IMF warns tokenized finance could amplify market crises, urges central bank-anchored settlement

Tokenized finance could make financial crises unfold faster than central banks can respond, even as it promises to cut costs and eliminate settlement delays, the International Monetary Fund warned in a report published Thursday.

The report, authored by IMF Financial Counselor Tobias Adrian, argued that tokenization is a “structural shift in financial architecture” rather than a marginal efficiency gain. It is among the most detailed policy assessments of tokenization’s systemic risks published to date.

Adrian’s central concern is that the inefficiencies tokenization aims to eliminate actually function as shock absorbers. Traditional two-day settlement windows give central banks time to mobilize liquidity, net exposures, and intervene before settlement becomes final. Tokenized systems remove those buffers by design.

Automated margin calls and algorithmic feedback loops compress the time available for intervention, the report said. Central bank emergency lending facilities were built for business-day cycles, not 24/7 automated environments.

Adrian singled out stablecoins as a structural weak point, comparing them to money market funds: functional in calm conditions but vulnerable to runs when confidence breaks down. Even fully backed stablecoins depend on issuers’ operational capacity to meet redemptions and on the liquidity of underlying government securities markets, he wrote.

“Stablecoins without access to central bank reserves require additional safeguards at the infrastructure level, including higher liquidity buffers and conservative margining, to compensate for settlement asset risk,” Adrian wrote in the report. 

The report also noted that tokenized lending “has not grown meaningfully to date,” attributing this to blockchain pseudonymity, which limits credit assessment and forces lenders to rely on overcollateralization. Borrowers, Adrian added, tend to prefer the flexibility to negotiate with lenders rather than face automated smart contract enforcement.

Adrian directly challenged the crypto-native principle that “code is law,” arguing that in systemically important institutions, legal mandates for stability must prevail over automated execution. He called for smart contracts in critical-level infrastructure to include predefined override mechanisms for emergency conditions.

“When assets exist as tokens on a distributed ledger, questions arise regarding the applicable law, the location of the asset, and the enforceability of claims in insolvency,” Adrian wrote of the legal uncertainty regarding tokenized assets. 

The report laid out three scenarios for how tokenized finance could evolve: a coordinated system anchored by wholesale central bank digital currencies, a fragmented patchwork of incompatible national platforms, or a world dominated by private stablecoins where public backstops weaken.

A five-pillar policy roadmap called for anchoring settlement in safe money, consistent regulation across equivalent activities, legal certainty for tokenized assets, interoperability standards, and adapting central bank tools for continuous-operation environments.

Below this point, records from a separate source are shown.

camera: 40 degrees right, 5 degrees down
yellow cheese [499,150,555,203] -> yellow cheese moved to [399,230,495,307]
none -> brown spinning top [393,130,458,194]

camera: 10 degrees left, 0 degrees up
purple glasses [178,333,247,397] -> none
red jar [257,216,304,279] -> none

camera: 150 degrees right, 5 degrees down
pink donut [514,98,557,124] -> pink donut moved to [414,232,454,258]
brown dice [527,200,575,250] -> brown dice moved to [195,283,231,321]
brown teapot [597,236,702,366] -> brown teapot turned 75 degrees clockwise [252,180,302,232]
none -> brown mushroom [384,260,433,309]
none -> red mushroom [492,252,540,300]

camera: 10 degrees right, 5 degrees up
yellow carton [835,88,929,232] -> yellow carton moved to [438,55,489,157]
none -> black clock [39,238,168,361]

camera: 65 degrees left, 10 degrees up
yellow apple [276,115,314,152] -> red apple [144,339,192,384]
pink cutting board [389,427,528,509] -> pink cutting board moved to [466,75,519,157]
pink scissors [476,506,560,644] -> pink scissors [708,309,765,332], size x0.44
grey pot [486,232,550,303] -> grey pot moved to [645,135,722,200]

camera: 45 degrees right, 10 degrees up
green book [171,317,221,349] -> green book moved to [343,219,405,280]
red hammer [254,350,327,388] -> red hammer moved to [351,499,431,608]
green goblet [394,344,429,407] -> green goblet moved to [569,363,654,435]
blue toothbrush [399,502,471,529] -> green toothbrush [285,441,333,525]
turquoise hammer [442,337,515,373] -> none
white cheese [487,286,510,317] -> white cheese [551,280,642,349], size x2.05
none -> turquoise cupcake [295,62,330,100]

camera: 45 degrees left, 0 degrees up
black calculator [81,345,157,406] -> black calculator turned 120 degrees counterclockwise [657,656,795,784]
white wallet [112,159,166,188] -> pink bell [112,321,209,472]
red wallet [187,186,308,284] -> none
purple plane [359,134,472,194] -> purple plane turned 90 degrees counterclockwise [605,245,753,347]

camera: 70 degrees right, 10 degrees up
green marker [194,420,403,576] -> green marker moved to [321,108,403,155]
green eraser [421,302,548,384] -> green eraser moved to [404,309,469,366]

The IMF’s caution arrives as U.S. exchanges move aggressively. The NYSE tapped Securitize in March to build a 24/7 tokenized securities platform, while NYSE parent ICE invested in OKX at a $25 billion valuation to explore tokenized stock trading. Nasdaq filed with the SEC to trade tokenized shares on the same order book as traditional equities, and the DTCC received a no-action letter in December to tokenize certain custodied assets.

SEC Chair Paul Atkins has been openly supportive of the trend. The House Financial Services Committee held a hearing on tokenization in late March, before the report’s publication. 

A separate IMF report in December warned that dollar-backed stablecoins could accelerate currency substitution in countries with weak monetary systems, a theme Adrian expanded in the new paper. He wrote that emerging economies are “particularly exposed” if privately issued global stablecoins gain traction in markets with weaker currencies.

Tokenized real-world assets have reached roughly $27.7 billion in distributed onchain value, according to RWA.xyz data, up from about $5.5 billion at the start of 2025. Total stablecoin market capitalization sits near $300 billion.